#### Work required
Reproduce the entire listing exactly. Leave the pictures out.

##### Extracted entries

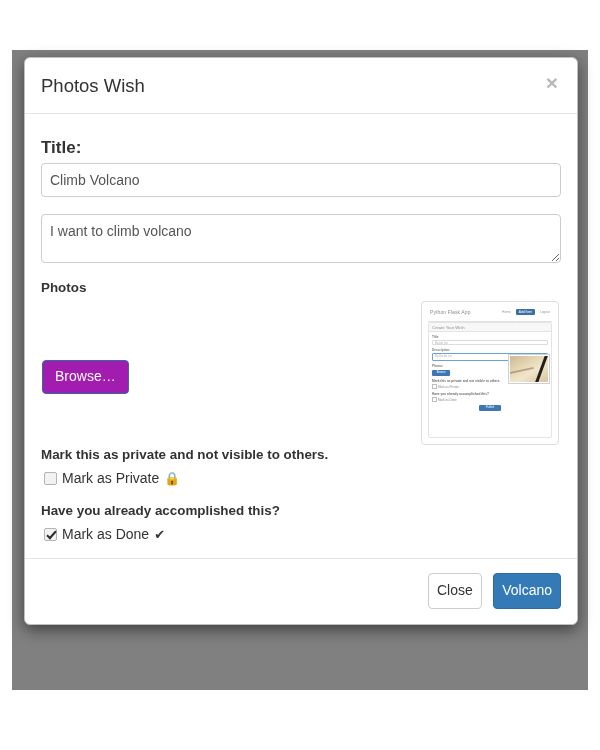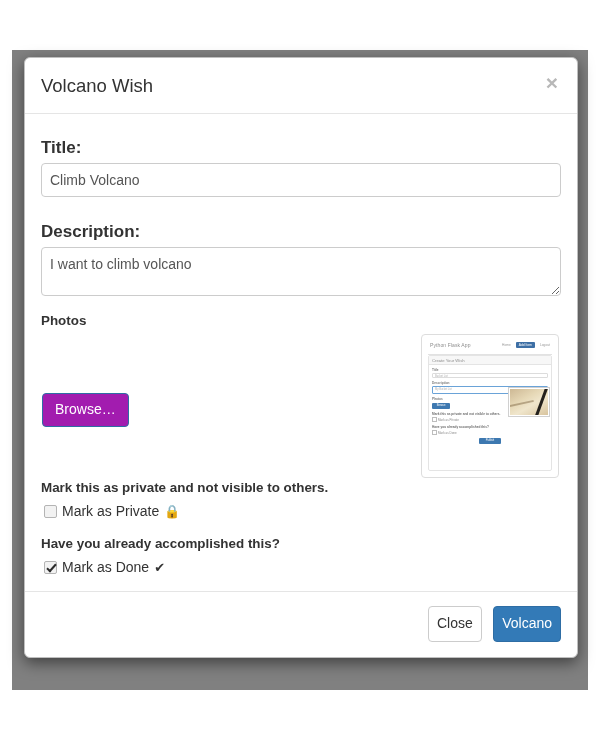--- a/index.html
+++ b/index.html
@@ -364,7 +364,7 @@
   <div class="modal">
 
     <div class="modal-header">
-      <h4 class="modal-title">Volcano Wish</h4>
+      <h4 class="modal-title">Photos Wish</h4>
       <button class="close-btn">×</button>
     </div>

##########

#### Response box
--- a/index.html
+++ b/index.html
@@ -364,7 +364,7 @@
   <div class="modal">
 
     <div class="modal-header">
-      <h4 class="modal-title">Volcano Wish</h4>
+      <h4 class="modal-title">Photos Wish</h4>
       <button class="close-btn">×</button>
     </div>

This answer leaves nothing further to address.